In America the wages of the least-paid quartile of workers are growing 70% faster than those at the top (see chart 2)…

Underlying pay is rising about three times as quickly in Anglo-Saxon countries as in continental Europe… [They] probably do not face the same immigration crunch as Britain, which has Brexited, or Australia and New Zealand, which have closed their borders to keep out covid-19.

Only a few years ago economists were bemoaning weak wage growth. So it may seem churlish not to pop the champagne now that the opposite is happening.

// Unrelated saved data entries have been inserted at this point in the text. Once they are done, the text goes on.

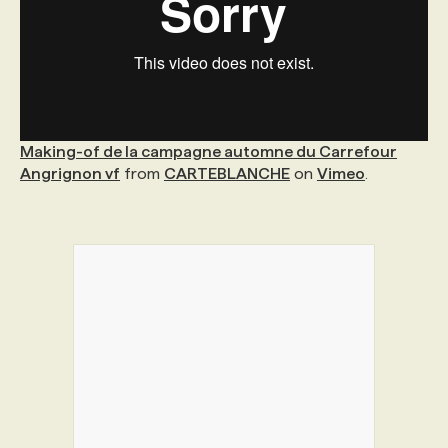
Making-of de la campagne automne du Carrefour
Angrignon vf
from
CARTEBLANCHE
on
Vimeo
.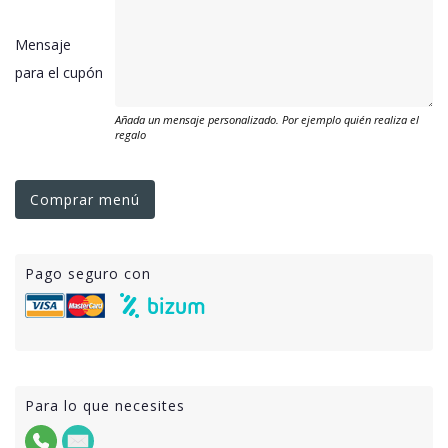
Mensaje
para el cupón
Añada un mensaje personalizado. Por ejemplo quién realiza el
regalo
Comprar menú
Pago seguro con
Para lo que necesites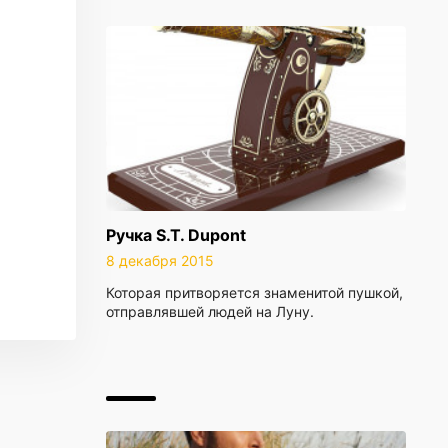
Ручка S.T. Dupont
8 декабря 2015
Которая притворяется знаменитой пушкой,
отправлявшей людей на Луну.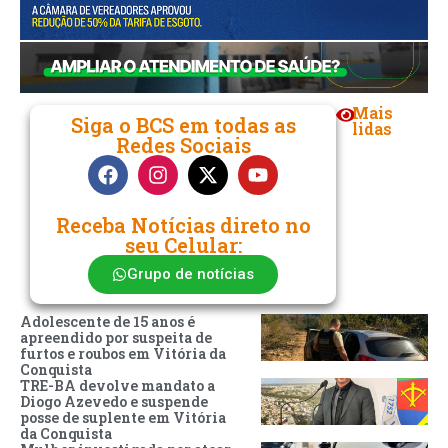
Mais
Siga o BCS em todas as
lidas
Redes Sociais
Receba Notícias direto no
seu Celular:
Grupo de notícias
Adolescente de 15 anos é
apreendido por suspeita de
furtos e roubos em Vitória da
Conquista
TRE-BA devolve mandato a
Diogo Azevedo e suspende
posse de suplente em Vitória
da Conquista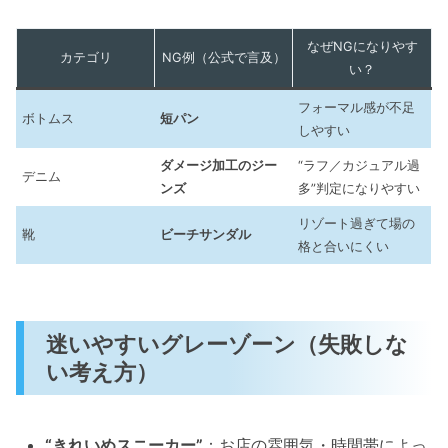
なぜNGになりやす
カテゴリ
NG例（公式で言及）
い？
フォーマル感が不足
ボトムス
短パン
しやすい
ダメージ加工のジー
“ラフ／カジュアル過
デニム
ンズ
多”判定になりやすい
リゾート過ぎて場の
靴
ビーチサンダル
格と合いにくい
迷いやすいグレーゾーン（失敗しな
い考え方）
“きれいめスニーカー”
：お店の雰囲気・時間帯によっ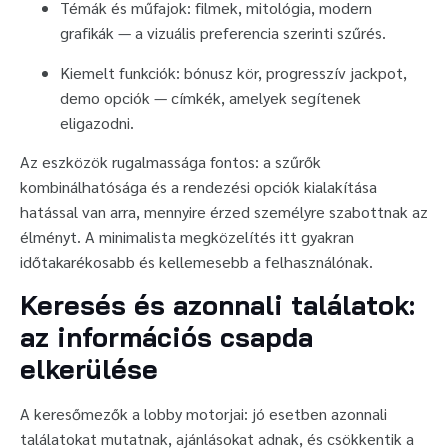
Témák és műfajok: filmek, mitológia, modern
grafikák — a vizuális preferencia szerinti szűrés.
Kiemelt funkciók: bónusz kör, progresszív jackpot,
demo opciók — címkék, amelyek segítenek
eligazodni.
Az eszközök rugalmassága fontos: a szűrők
kombinálhatósága és a rendezési opciók kialakítása
hatással van arra, mennyire érzed személyre szabottnak az
élményt. A minimalista megközelítés itt gyakran
időtakarékosabb és kellemesebb a felhasználónak.
Keresés és azonnali találatok:
az információs csapda
elkerülése
A keresőmezők a lobby motorjai: jó esetben azonnali
találatokat mutatnak, ajánlásokat adnak, és csökkentik a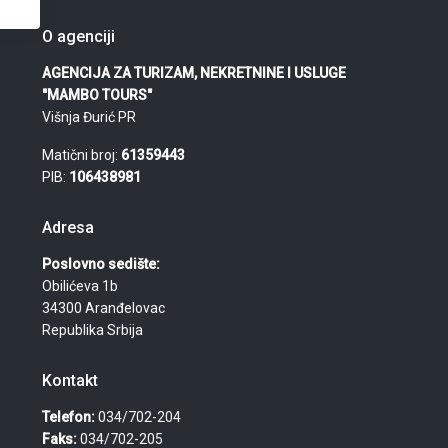
O agenciji
AGENCIJA ZA TURIZAM, NEKRETNINE I USLUGE
"MAMBO TOURS"
Višnja Đurić PR
Matični broj:
61359443
PIB:
106438981
Adresa
Poslovno sedište:
Obilićeva 1b
34300 Aranđelovac
Republika Srbija
Kontakt
Telefon:
034/702-204
Faks:
034/702-205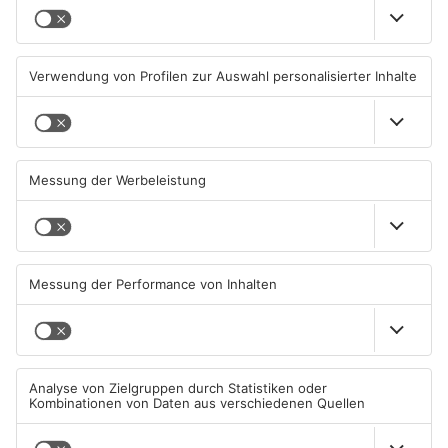
Feuerwerk löst wohl Brand in
Aschaffenburg: Prozess um
Aschaffenburg-Schweinheim
schweren E-Scooter-Raub
aus
beginnt
04.08.2026, 13:21 UHR IN
04.08.2026, 06:36 UHR IN
ASCHAFFENBURG
ASCHAFFENBURG
AB: Sperrmüllpresse brennt
AB: Aktion "Bewegung im
auf Recyclinghof
Park" startet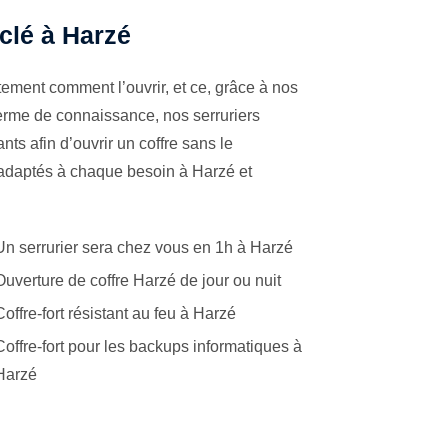
 clé à Harzé
ement comment l’ouvrir, et ce, grâce à nos
terme de connaissance, nos serruriers
ts afin d’ouvrir un coffre sans le
 adaptés à chaque besoin à Harzé et
Un serrurier sera chez vous en 1h à Harzé
Ouverture de coffre Harzé de jour ou nuit
Coffre-fort résistant au feu à Harzé
Coffre-fort pour les backups informatiques à
Harzé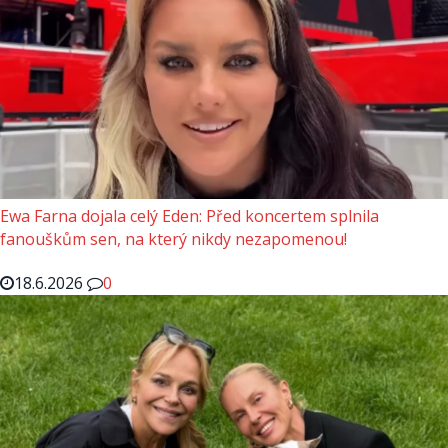
Ewa Farna dojala celý Eden: Před koncertem splnila
fanouškům sen, na který nikdy nezapomenou!
18.6.2026
0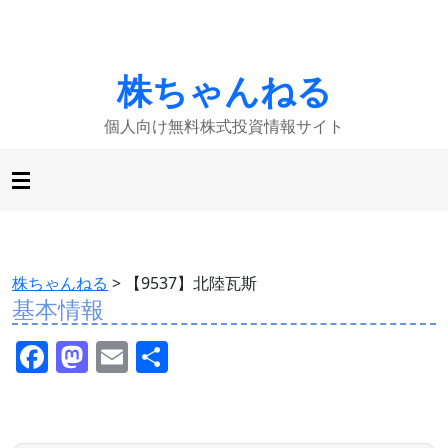
株ちゃんねる
個人向け無料株式投資情報サイト
株ちゃんねる
>
【9537】北陸瓦斯
基本情報
F
M
E
共
a
a
m
有
c
st
ai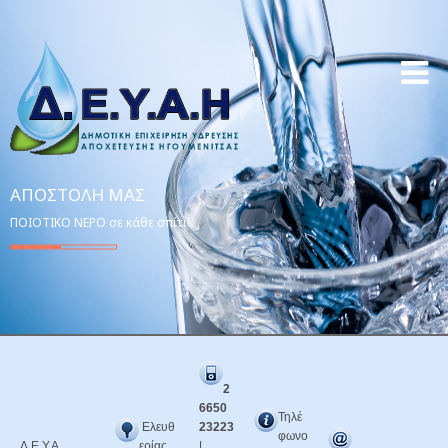
ΑΠΟΣΤΟΛΉ ΜΑΣ
ΠΟΙΟΤΙΚΟ ΝΕΡΟ σε κάθε σπίτι!
2
6650
Τηλέ
Ελευθ
23223
φωνο
Δ.Ε.Υ.Α.
ερίας
|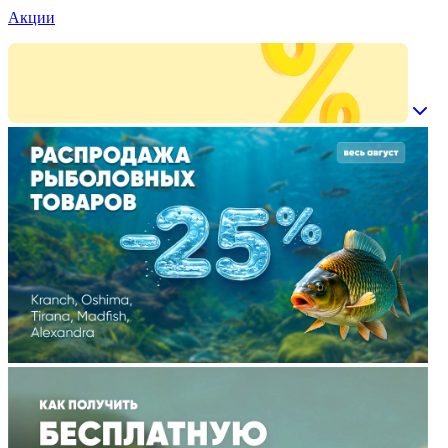
Акции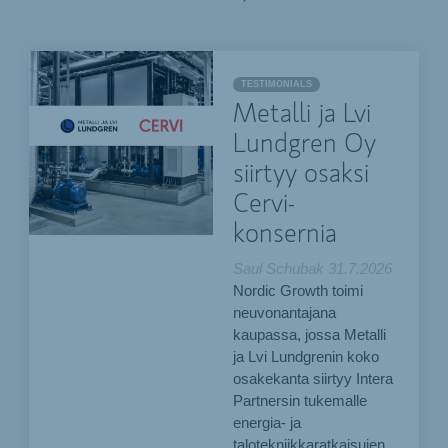
TESTIMONIALS
Metalli ja Lvi
Lundgren Oy
siirtyy osaksi
Cervi-
konsernia
Saul Schubak
31.7.2026
Nordic Growth toimi
neuvonantajana
kaupassa, jossa Metalli
ja Lvi Lundgrenin koko
osakekanta siirtyy Intera
Partnersin tukemalle
energia- ja
talotekniikkaratkaisujen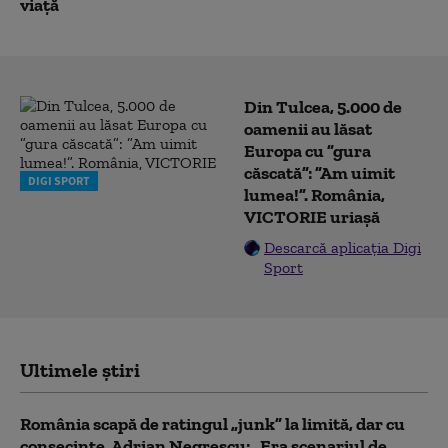
viață
Din Tulcea, 5.000 de
oamenii au lăsat
Europa cu ”gura
căscată”: ”Am uimit
DIGI SPORT
lumea!”. România,
VICTORIE uriașă
Descarcă aplicația Digi
Sport
Ultimele știri
România scapă de ratingul „junk” la limită, dar cu
consecinţe. Adrian Negrescu: „Era scenariul de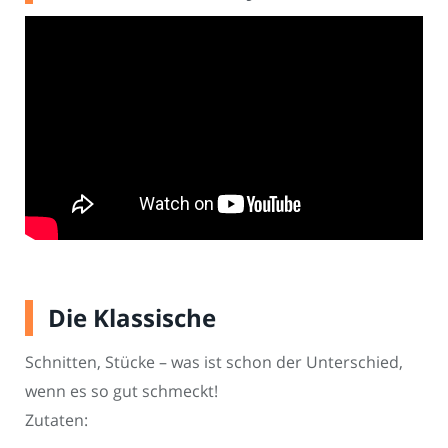
Die Klassische
Schnitten, Stücke – was ist schon der Unterschied,
wenn es so gut schmeckt!
Zutaten: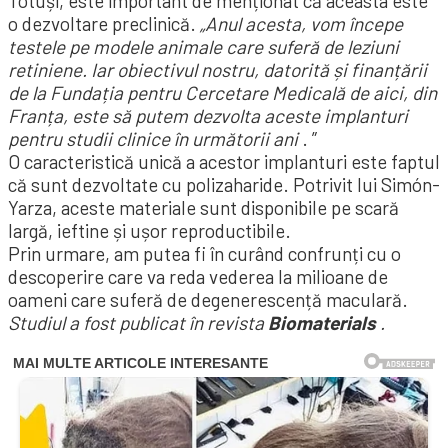
Totuși, este important de menționat că aceasta este
o dezvoltare preclinică.
„Anul acesta, vom începe
testele pe modele animale care suferă de leziuni
retiniene. Iar obiectivul nostru, datorită și finanțării
de la Fundația pentru Cercetare Medicală de aici, din
Franța, este să putem dezvolta aceste implanturi
pentru studii clinice în următorii ani
. ”
O caracteristică unică a acestor implanturi este faptul
că sunt dezvoltate cu polizaharide. Potrivit lui Simón-
Yarza, aceste materiale sunt disponibile pe scară
largă, ieftine și ușor reproductibile.
Prin urmare, am putea fi în curând confrunți cu o
descoperire care va reda vederea la milioane de
oameni care suferă de degenerescență maculară.
Studiul a fost publicat în revista
Biomaterials
.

Sadly, Australia’s policy makers are intent on snuffing-out any wage growth by ramping up immigration. Roger Montgomery encapsulated the prevailing view with the following on ABC Nightlife:

“It’s really important from an inflation perspective that we get migration going again. The reason why I say that is because what we don’t want to see is wage inflation, which leads to price inflation. And if we can generate migration again in Australia, then a lot of sectors across the economy that are experiencing very sharp increases in wages… well that pressure will be relieved by migration returning again”.

In other words, we must fatten business profits by paying workers less.

Pundits like Roger Montgomery need to recognise that paying higher wages is good for productivity.

Without easy access to low-paid migrants, firms would be forced to lift wages to attract local workers. In turn, these higher wages would encourage firms to seek out labour-saving technologies and automation in a bid to lower their labour costs, which would ultimately lift the economy’s productivity.

Higher wages further improves productivity by encouraging the least productive businesses to lose people, shrink and go bust, transferring workers, land and capital to more productive businesses.

By contrast, if Australian firms are given easy access to cheap, exploitable migrants, then wages will remain low, there will be little incentive for firms to automate, the capital base will shallow, and ultimately the nation’s productivity will stagnate.

This is basically the predicament Australia found itself in over that past decade, simultaneously suffering from both low wage growth and low productivity growth as immigration boomed.

It is a recipe only for living standards to stride endlessly backwards.